La question de l’accommodement raisonnable soulève régulièrement des débats et des questions quant à l’étendue de l’obligation d’accommodement (les interdits alimentaires, les symboles religieux, etc.).

Suite à certaines requêtes de la part d'individus provenant de groupes minoritaires, requêtes considérées par une partie des médias et de l’opinion publique comme étant excessives, dérangeantes, voire contraires aux valeurs des Québécois, le terme « accommodement raisonnable » a acquis une connotation péjorative et provoqué un mécontentement dans la population.

Le 8 février 2007, une Commission de consultation sur les pratiques d'accommodement reliées aux différences culturelles (la Commission Bouchard-Taylor) a été mise sur pied par le gouvernement du Québec afin de répondre aux expressions de mécontentement qui se sont élevées dans la population autour de ce qu'on a appelé les « accommodements raisonnables ». Celle-ci a déposé son rapport le 22 mai 2008. Les opposants reprochent à l’accommodement raisonnable de nuire à la laïcité et d’installer chez les minorités une mentalité de la division qui favorise la ghettoïsation. Pour les partisans de l’accommodement raisonnable, il s’agit avant tout d’une mesure d’inclusion qui permet aux minorités de se soustraire aux normes entraînant une discrimination directe ou indirecte à leur endroit. Selon eux, le port ou l’affichage de signes religieux par les minorités n’a pas d’effet négatif sur le mode de vie de la majorité, que personne ne cherche à convertir.
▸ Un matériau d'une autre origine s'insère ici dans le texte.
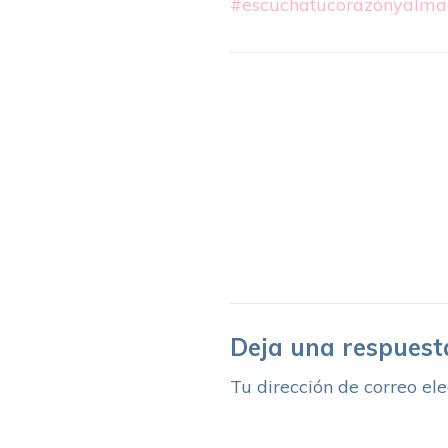
#escuchatucorazónyalma
Deja una respuest
Tu dirección de correo ele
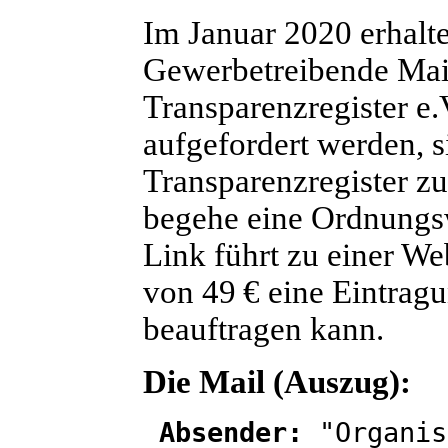
Im Januar 2020 erhal
Gewerbetreibende Mail
Transparenzregister e.V
aufgefordert werden, 
Transparenzregister zu 
begehe eine Ordnungsw
Link führt zu einer We
von 49 € eine Eintragu
beauftragen kann.
Die Mail (Auszug):
Absender:
"Organis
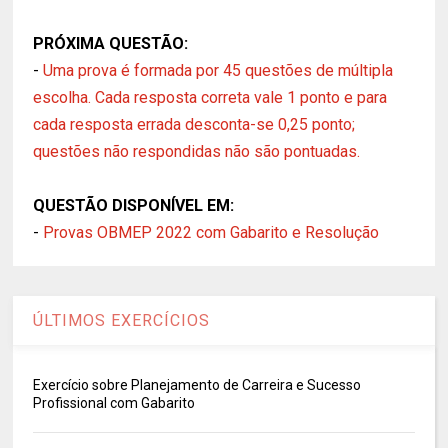
PRÓXIMA QUESTÃO:
-
Uma prova é formada por 45 questões de múltipla
escolha. Cada resposta correta vale 1 ponto e para
cada resposta errada desconta-se 0,25 ponto;
questões não respondidas não são pontuadas.
QUESTÃO DISPONÍVEL EM:
-
Provas OBMEP 2022 com Gabarito e Resolução
ÚLTIMOS EXERCÍCIOS
Exercício sobre Planejamento de Carreira e Sucesso
Profissional com Gabarito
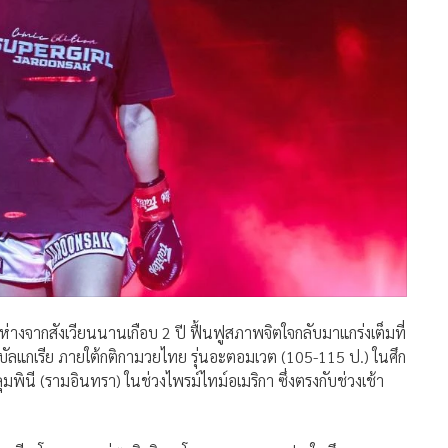
กห่างจากสังเวียนนานเกือบ 2 ปี ฟื้นฟูสภาพจิตใจกลับมาแกร่งเต็มที่
กบัลแกเรีย ภายใต้กติกามวยไทย รุ่นอะตอมเวต (105-115 ป.) ในศึก
ินี (รามอินทรา) ในช่วงไพรม์ไทม์อเมริกา ซึ่งตรงกับช่วงเช้า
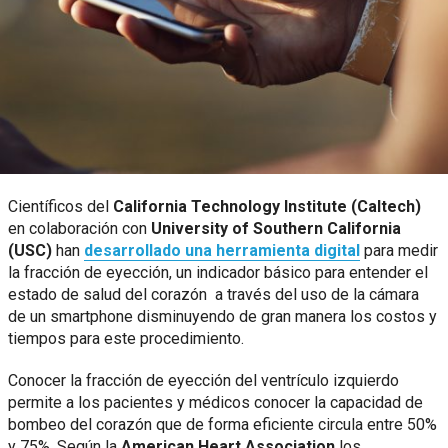
Científicos del
California Technology Institute (Caltech)
en colaboración con
University of Southern California
(USC)
han
desarrollado una herramienta digital
para medir
la fracción de eyección, un indicador básico para entender el
estado de salud del corazón a través del uso de la cámara
de un smartphone disminuyendo de gran manera los costos y
tiempos para este procedimiento.
Conocer la fracción de eyección del ventrículo izquierdo
permite a los pacientes y médicos conocer la capacidad de
bombeo del corazón que de forma eficiente circula entre 50%
y 75%. Según la
American Heart Association
los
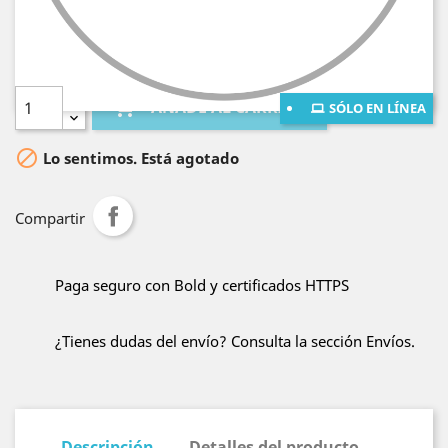
¡Envío gratis al resto de Colombia por compras
mayores a $400.000!
Cantidad

AÑADE AL CARRITO
SÓLO EN LÍNEA

Lo sentimos. Está agotado
Compartir
Paga seguro con Bold y certificados HTTPS
¿Tienes dudas del envío? Consulta la sección Envíos.
Descripción
Detalles del producto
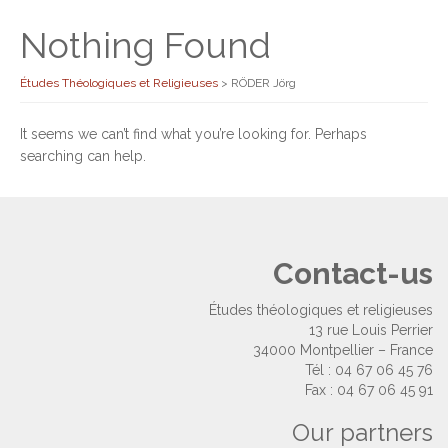
Nothing Found
Études Théologiques et Religieuses
>
RÖDER Jörg
It seems we can’t find what you’re looking for. Perhaps
searching can help.
Contact-us
Études théologiques et religieuses
13 rue Louis Perrier
34000 Montpellier – France
Tél : 04 67 06 45 76
Fax : 04 67 06 45 91
Our partners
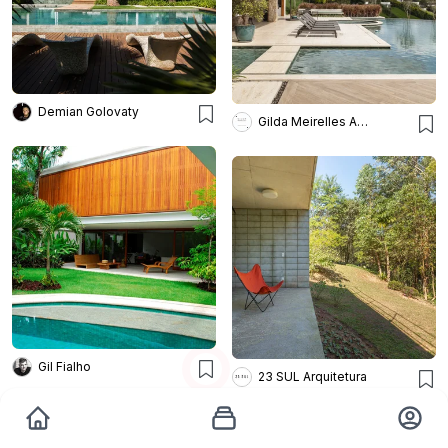
Demian Golovaty
Gilda Meirelles Arquitetura
Gil Fialho
23 SUL Arquitetura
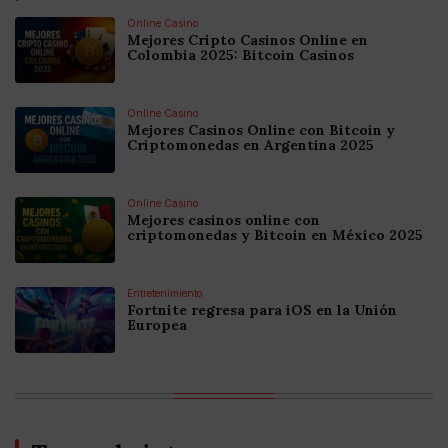
Online Casino
Mejores Cripto Casinos Online en
Colombia 2025: Bitcoin Casinos
Online Casino
Mejores Casinos Online con Bitcoin y
Criptomonedas en Argentina 2025
Online Casino
Mejores casinos online con
criptomonedas y Bitcoin en México 2025
Entretenimiento
Fortnite regresa para iOS en la Unión
Europea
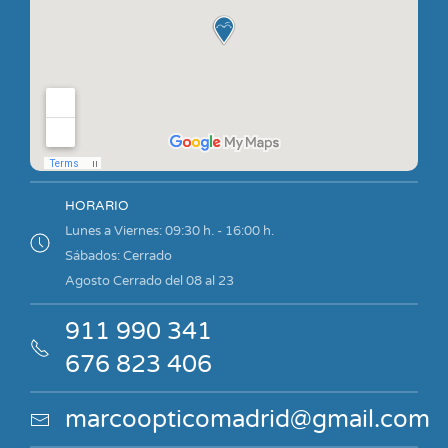
HORARIO
Lunes a Viernes: 09:30 h. - 16:00 h.
Sábados:
Cerrado
Agosto Cerrado del 08 al 23
911 990 341
676 823 406
marcoopticomadrid@gmail.com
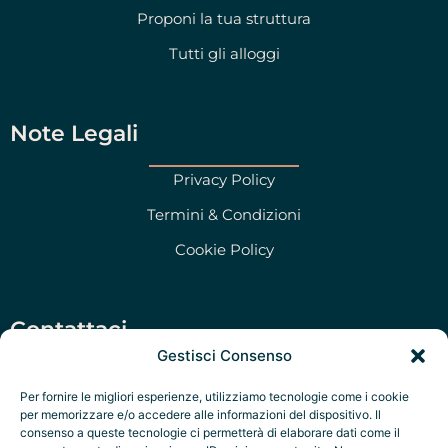
Proponi la tua struttura
Tutti gli alloggi
Note Legali
Privacy Policy
Termini & Condizioni
Cookie Policy
Contattaci
Gestisci Consenso
Via San Martino 47, Morciano di Leuca (LE)
Per fornire le migliori esperienze, utilizziamo tecnologie come i cookie
+39 351 79 47 280
per memorizzare e/o accedere alle informazioni del dispositivo. Il
consenso a queste tecnologie ci permetterà di elaborare dati come il
P.IVA: Salento Prime Srl IT05322970756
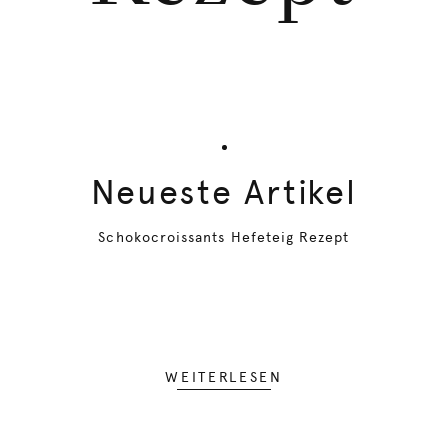
Neueste Artikel
Schokocroissants Hefeteig Rezept
WEITERLESEN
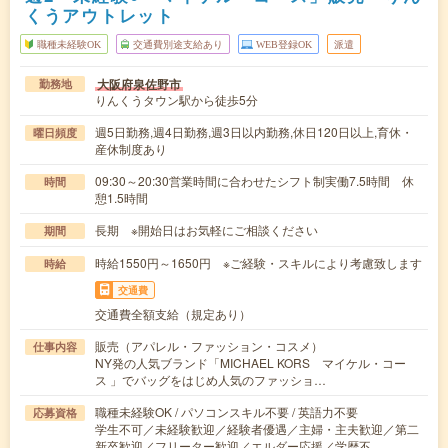
くうアウトレット
職種未経験OK
交通費別途支給あり
WEB登録OK
派遣
大阪府泉佐野市
勤務地
りんくうタウン駅から徒歩5分
週5日勤務,週4日勤務,週3日以内勤務,休日120日以上,育休・
曜日頻度
産休制度あり
09:30～20:30営業時間に合わせたシフト制実働7.5時間 休
時間
憩1.5時間
長期 ※開始日はお気軽にご相談ください
期間
時給1550円～1650円 ※ご経験・スキルにより考慮致します
時給
交通費
交通費全額支給（規定あり）
販売（アパレル・ファッション・コスメ）
仕事内容
NY発の人気ブランド「MICHAEL KORS マイケル・コー
ス 」でバッグをはじめ人気のファッショ…
職種未経験OK / パソコンスキル不要 / 英語力不要
応募資格
学生不可／未経験歓迎／経験者優遇／主婦・主夫歓迎／第二
新卒歓迎／フリーター歓迎／エルダー応援／学歴不…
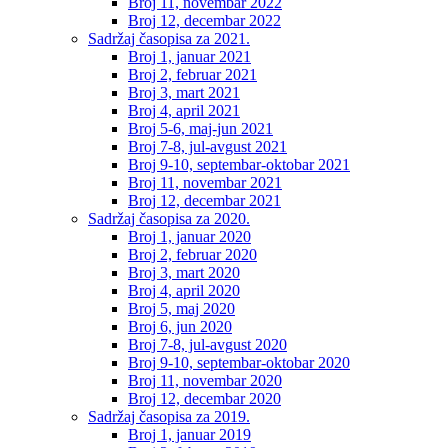
Broj 11, novembar 2022
Broj 12, decembar 2022
Sadržaj časopisa za 2021.
Broj 1, januar 2021
Broj 2, februar 2021
Broj 3, mart 2021
Broj 4, april 2021
Broj 5-6, maj-jun 2021
Broj 7-8, jul-avgust 2021
Broj 9-10, septembar-oktobar 2021
Broj 11, novembar 2021
Broj 12, decembar 2021
Sadržaj časopisa za 2020.
Broj 1, januar 2020
Broj 2, februar 2020
Broj 3, mart 2020
Broj 4, april 2020
Broj 5, maj 2020
Broj 6, jun 2020
Broj 7-8, jul-avgust 2020
Broj 9-10, septembar-oktobar 2020
Broj 11, novembar 2020
Broj 12, decembar 2020
Sadržaj časopisa za 2019.
Broj 1, januar 2019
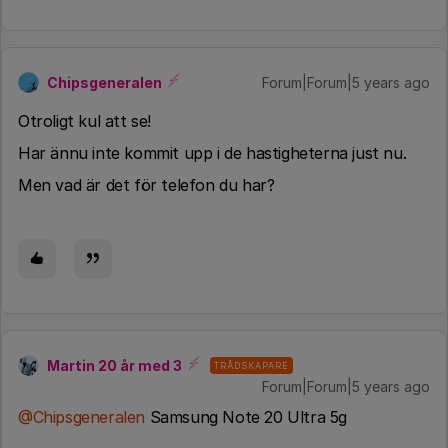
Chipsgeneralen
Forum|Forum|5 years ago
Otroligt kul att se!
Har ännu inte kommit upp i de hastigheterna just nu.
Men vad är det för telefon du har?
Martin 20 år med 3
TRÅDSKAPARE
Forum|Forum|5 years ago
@Chipsgeneralen
Samsung Note 20 Ultra 5g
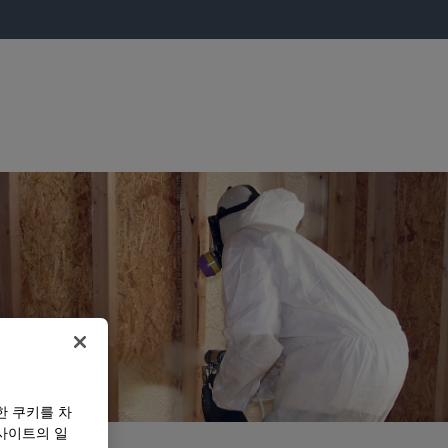
한 쿠키를 차
사이트의 일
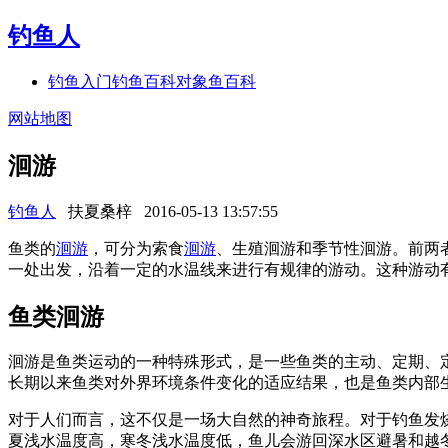
钓鱼人
钓鱼入门
钓鱼百科
对象鱼百科
网站地图
洄游
钓鱼人
扶夏桑梓
2016-05-13 13:57:55
鱼类的
洄游
，可分为索食
洄游
、生殖洄游和季节性洄游。前两
一处出发，沿着一定的水温线来进行有规律的游动。这种游动
鱼类洄游
洄游是鱼类运动的一种特殊形式，是一些鱼类的主动、定期、
长期以来鱼类对外界环境条件变化的适应结果，也是鱼类内部
对于人们而言，这不仅是一场大自然的神奇旅程。对于钓鱼发
夏浅水温度高，寒冬浅水温度低，鱼儿会游回深水区避暑和越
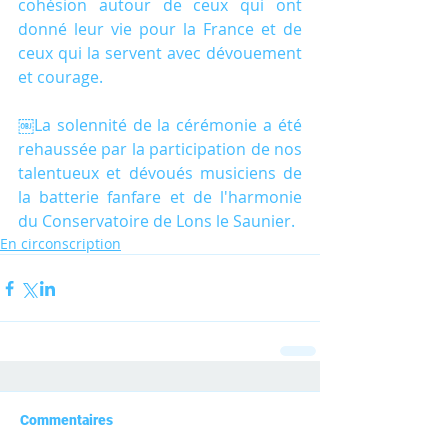
cohésion autour de ceux qui ont 
donné leur vie pour la France et de 
ceux qui la servent avec dévouement 
et courage.
￼La solennité de la cérémonie a été 
rehaussée par la participation de nos 
talentueux et dévoués musiciens de 
la batterie fanfare et de l'harmonie 
du Conservatoire de Lons le Saunier.
En circonscription
Commentaires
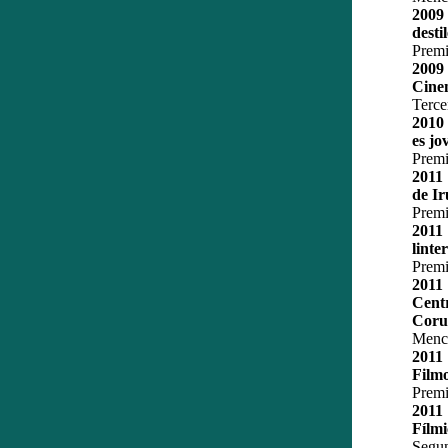
2009
desti
Premi
200
Cine
Terce
2010 
es jo
Premi
2011
de Ir
Premi
2011
linte
Premi
2011
Cent
Coru
Menci
2011
Film
Premi
2011
Fílm
Segu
Les écoles, par exemple, ne sont pas devenues davantage confessionnelles qu’elles ne l’étaient auparavant.

Finalement, la notion d’accommodement raisonnable s’applique à plusieurs motifs de discrimination, dont le sexe, la grossesse, l’âge, le handicap, et la religion. En pratique, quand on considère l’ensemble des demandes au Québec, ce sont les femmes et les personnes handicapées qui ont particulièrement profité de l’accommodement raisonnable.

L’accommodement raisonnable doit être, en toute bonne foi et de part et d’autre, la recherche de solutions de compromis qui ne lèsent pas les rapports entre les différentes communautés. La philosophie qui sous-tend l’accommodement raisonnable est de trouver une solution juste et équitable dans un esprit de tolérance.